- **To do**: In the records below, which lines include "root"? Copy them.

- **Dataset extract**:
=-=-=
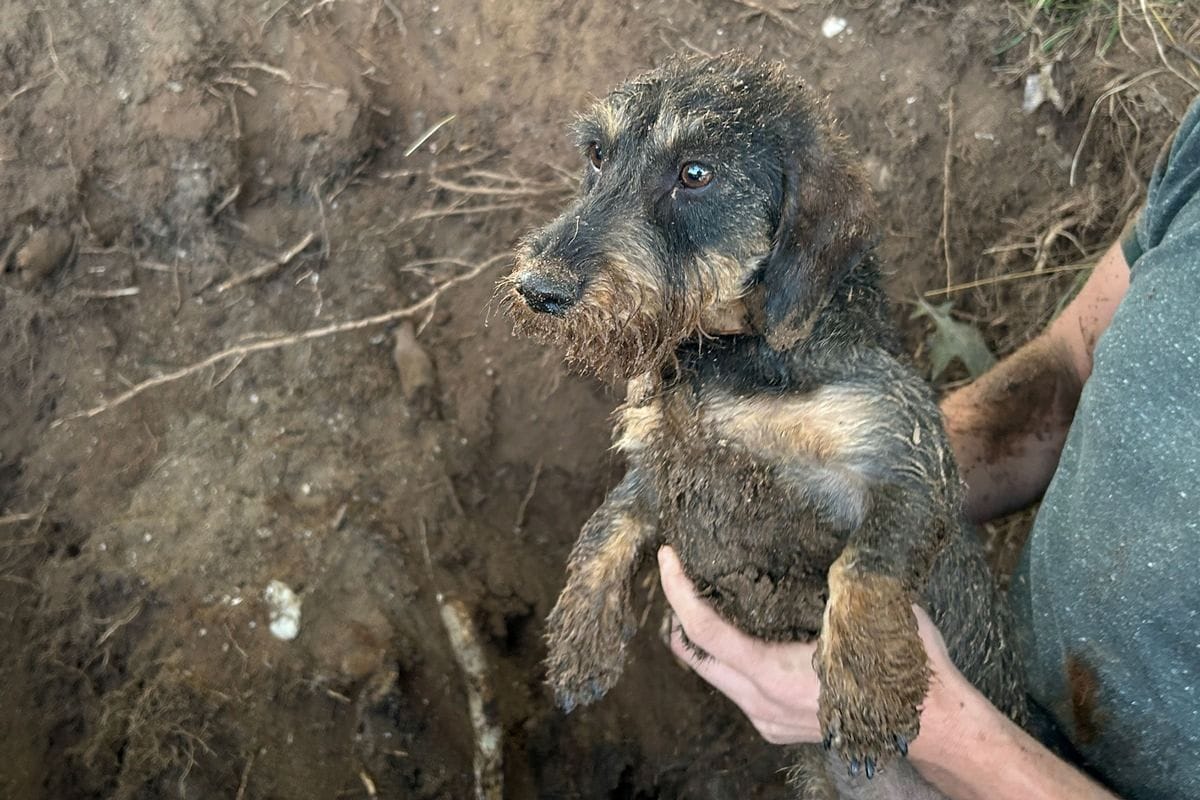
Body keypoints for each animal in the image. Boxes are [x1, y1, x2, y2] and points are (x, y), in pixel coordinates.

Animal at [501, 53, 1027, 796]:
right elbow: (602, 527)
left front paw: (866, 694)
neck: (727, 361)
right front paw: (580, 642)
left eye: (696, 173)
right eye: (597, 154)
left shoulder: (908, 457)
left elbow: (865, 564)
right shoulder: (657, 469)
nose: (537, 288)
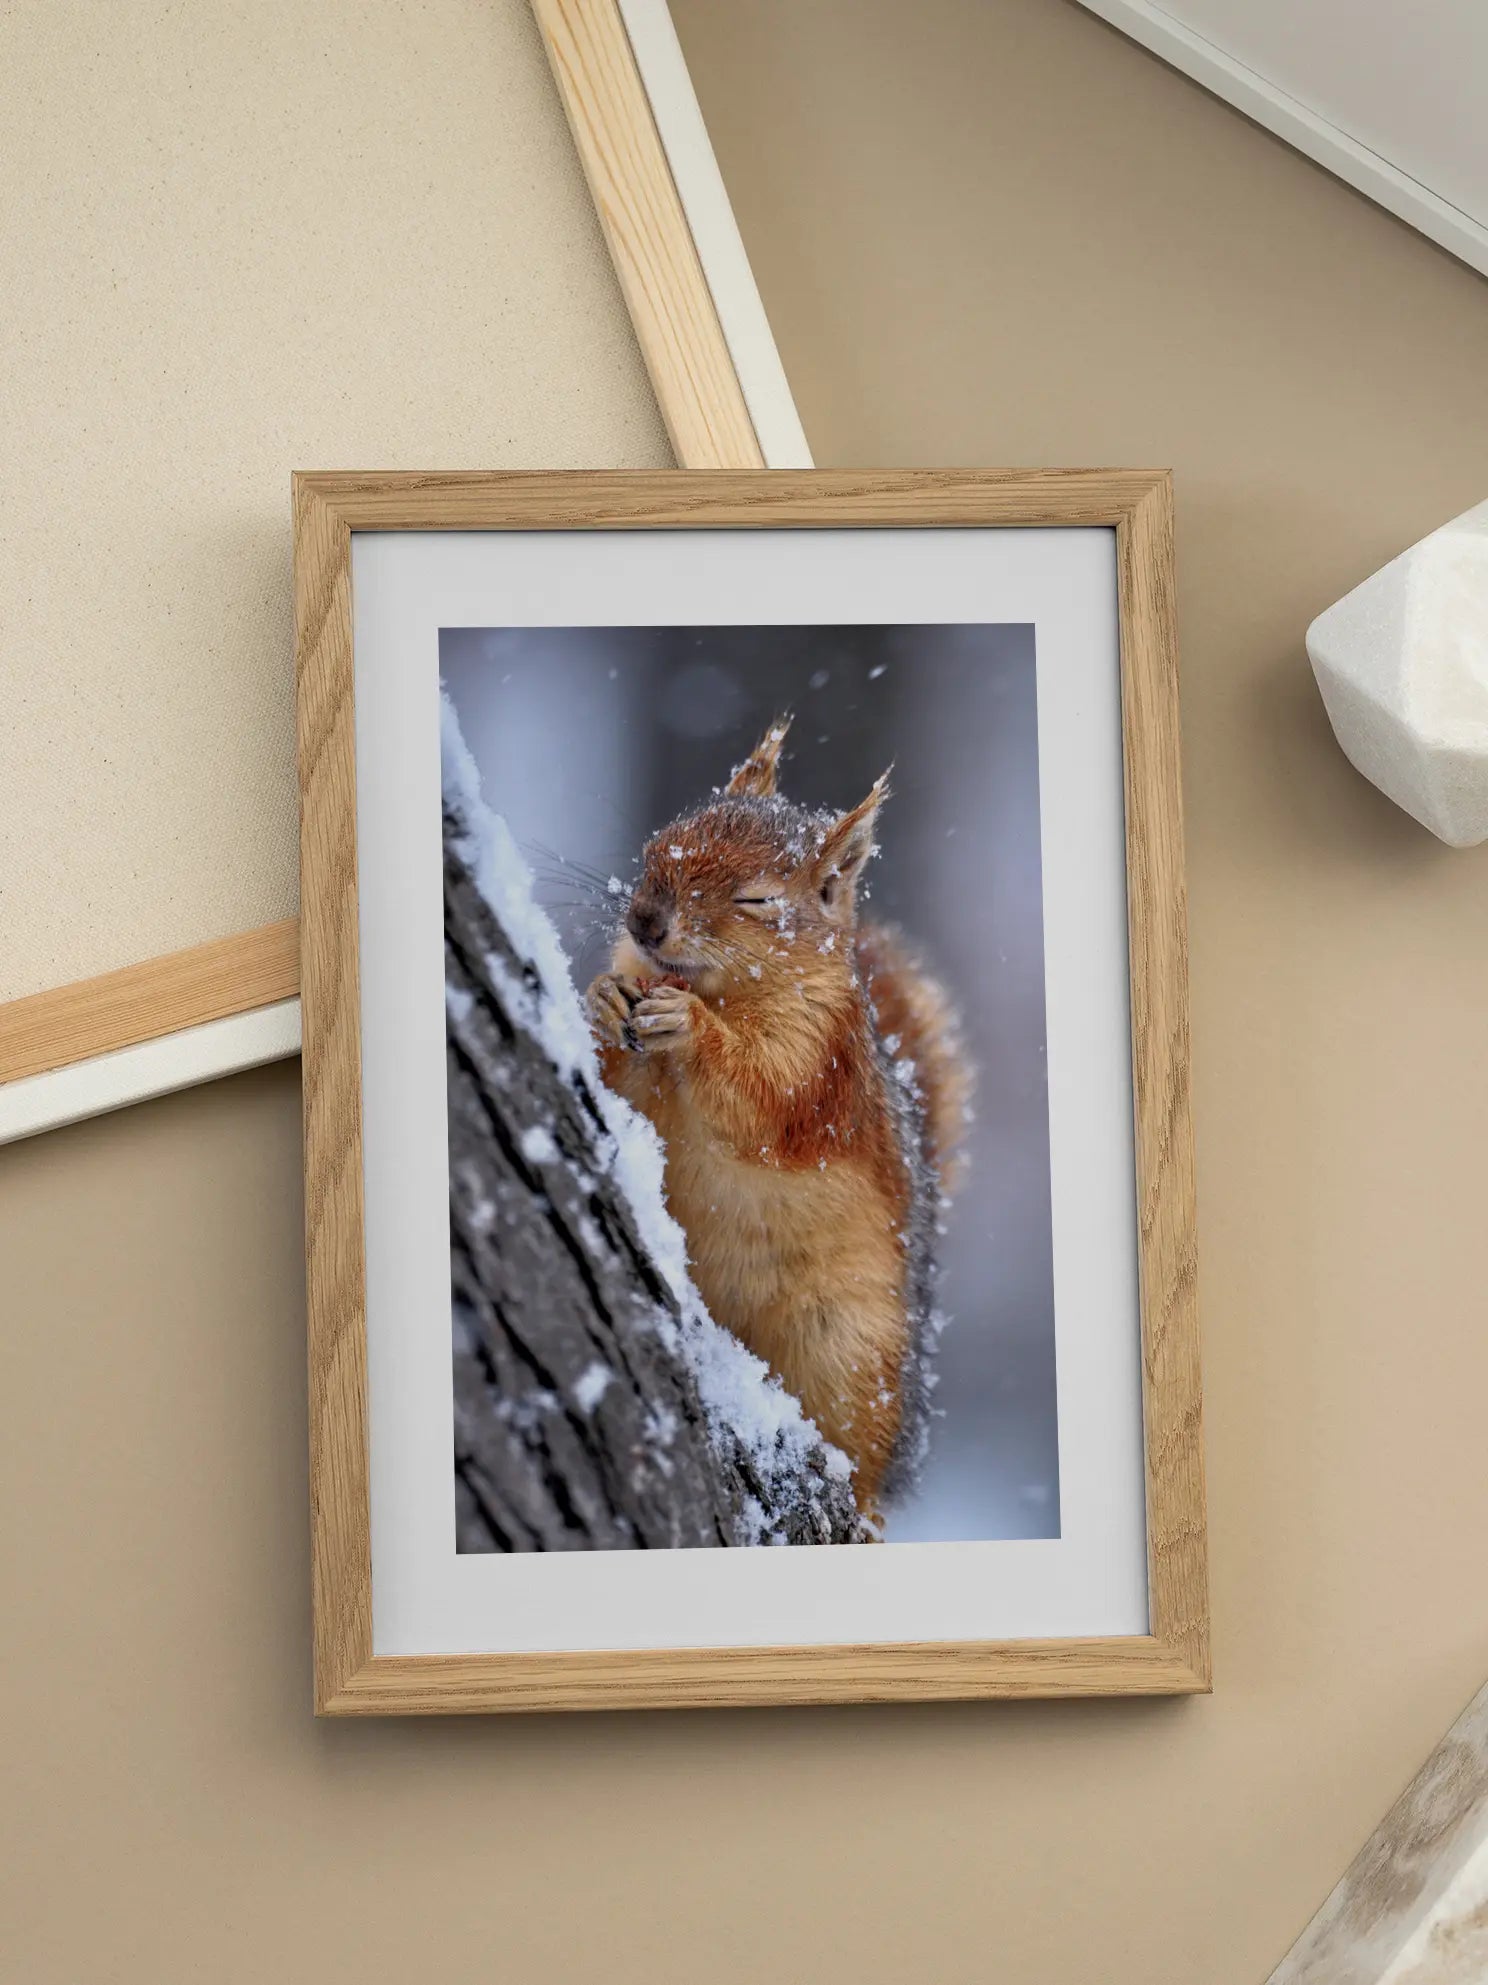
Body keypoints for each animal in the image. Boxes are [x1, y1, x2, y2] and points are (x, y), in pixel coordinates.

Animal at [585, 717, 972, 1518]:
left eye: (759, 901)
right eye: (660, 840)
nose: (644, 920)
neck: (720, 989)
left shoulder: (818, 1060)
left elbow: (761, 1098)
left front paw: (693, 1030)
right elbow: (621, 1077)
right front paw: (605, 997)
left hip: (846, 1346)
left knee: (860, 1458)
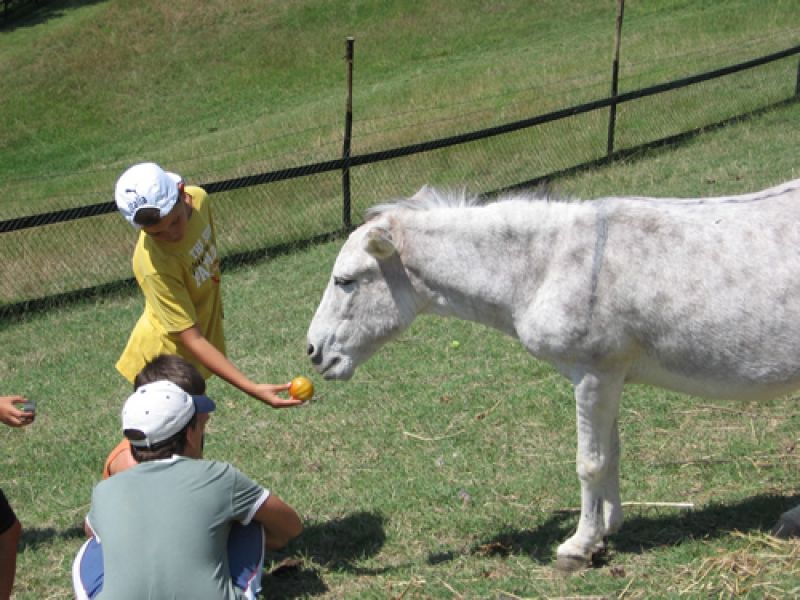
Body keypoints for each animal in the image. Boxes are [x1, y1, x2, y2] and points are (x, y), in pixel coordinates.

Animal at [304, 177, 800, 568]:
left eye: (345, 281)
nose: (313, 353)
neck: (546, 265)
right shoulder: (607, 379)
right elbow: (611, 453)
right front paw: (607, 528)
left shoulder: (594, 374)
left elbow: (589, 462)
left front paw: (579, 546)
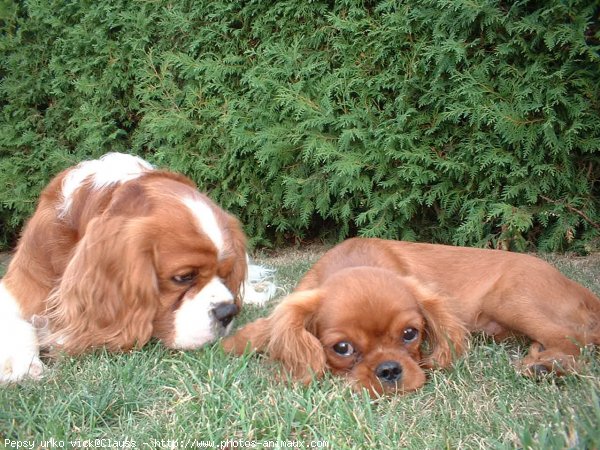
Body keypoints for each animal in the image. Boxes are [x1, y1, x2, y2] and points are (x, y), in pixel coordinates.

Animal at [224, 237, 600, 396]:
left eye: (410, 334)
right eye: (342, 348)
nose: (390, 371)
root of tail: (581, 289)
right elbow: (266, 327)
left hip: (509, 299)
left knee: (575, 340)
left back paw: (548, 367)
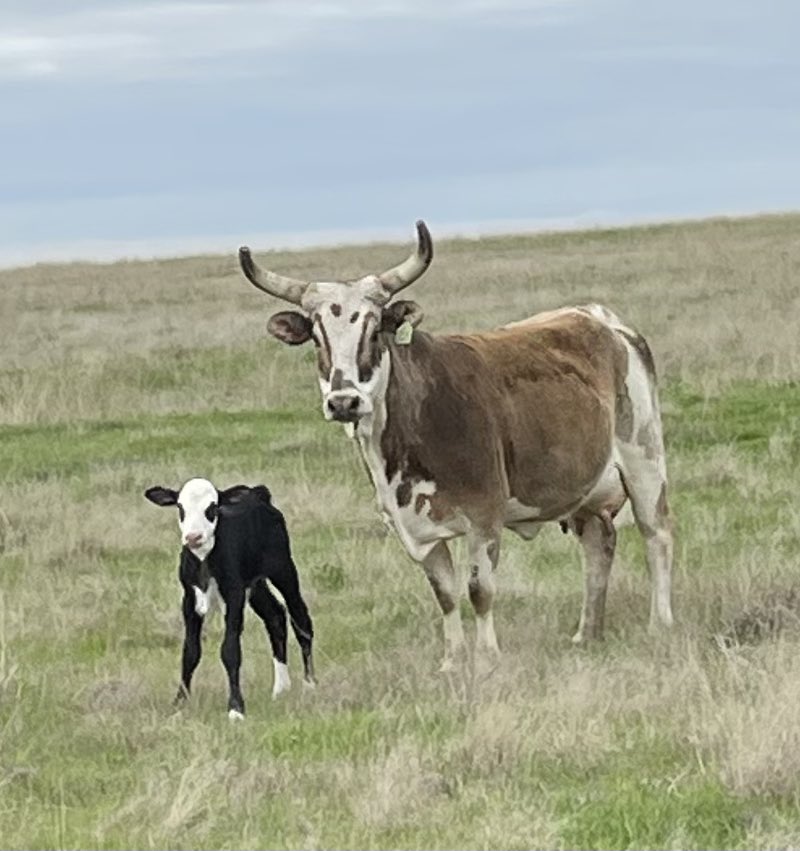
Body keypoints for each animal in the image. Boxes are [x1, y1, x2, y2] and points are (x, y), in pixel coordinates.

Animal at [145, 478, 315, 718]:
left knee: (300, 618)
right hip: (255, 584)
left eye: (212, 508)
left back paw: (310, 684)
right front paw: (179, 704)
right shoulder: (189, 599)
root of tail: (258, 493)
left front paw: (236, 708)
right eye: (180, 507)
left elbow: (230, 650)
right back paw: (281, 688)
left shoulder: (234, 595)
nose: (193, 537)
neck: (204, 561)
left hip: (282, 567)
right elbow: (190, 652)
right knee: (275, 616)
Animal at [236, 222, 673, 669]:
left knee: (656, 535)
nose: (344, 402)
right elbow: (444, 594)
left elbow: (479, 590)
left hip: (644, 460)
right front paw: (452, 660)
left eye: (374, 331)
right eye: (317, 338)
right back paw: (587, 633)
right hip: (584, 489)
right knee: (598, 546)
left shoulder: (484, 516)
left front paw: (487, 657)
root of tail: (602, 319)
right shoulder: (415, 531)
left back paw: (660, 623)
=-=-=
- **Response to the exercise**:
root of tail: (581, 289)
root of tail: (258, 493)
root of tail: (602, 319)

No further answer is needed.